> Exercise prompt
Render the text lines from all of the records below as a Markdown table with two columns, No. and Line. Number each row, and leave out blank lines and the pictures.

Saved entries
• • •

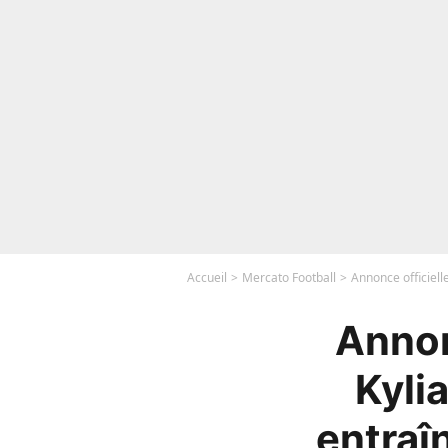
Accueil
Mercato Football
Annonce officiell
Annon
Kyli
entraî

• • •

> Written solution
| No. | Line |
|---|---|
| 1 | Accueil |
| 2 | Mercato Football |
| 3 | Annonce officiell |
| 4 | Annon |
| 5 | Kyli |
| 6 | entraî |